Exercise goal => Images are to be left out when the records below are printed word for word.

Data =>
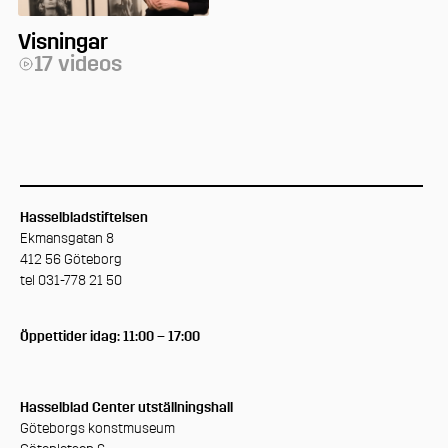
Visningar
17 videos
Hasselbladstiftelsen
Ekmansgatan 8
412 56 Göteborg
tel 031-778 21 50
Öppettider idag: 11:00 – 17:00
Hasselblad Center utställningshall
Göteborgs konstmuseum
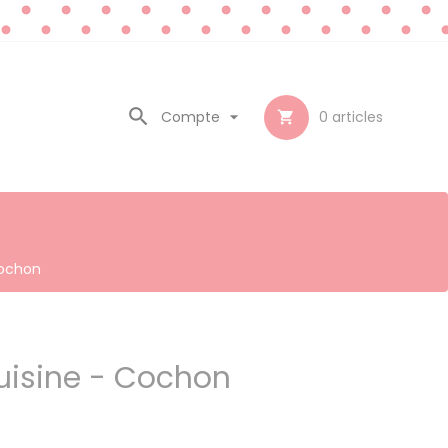

Compte

0
articles

Cochon
uisine - Cochon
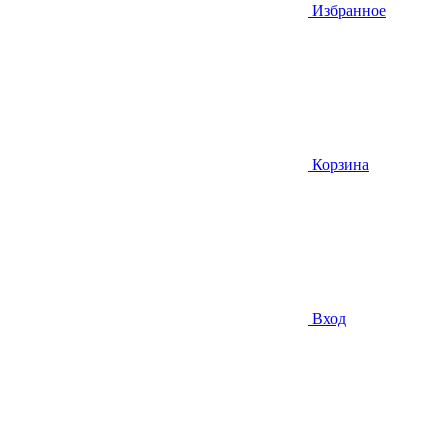
Избранное
Корзина
Вход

Result =>
Visningar
17 videos
Hasselbladstiftelsen
Ekmansgatan 8
412 56 Göteborg
tel 031-778 21 50
Öppettider idag: 11:00 – 17:00
Hasselblad Center utställningshall
Göteborgs konstmuseum

Compte

0
articles

Cochon
uisine - Cochon
Избранное
Корзина
Вход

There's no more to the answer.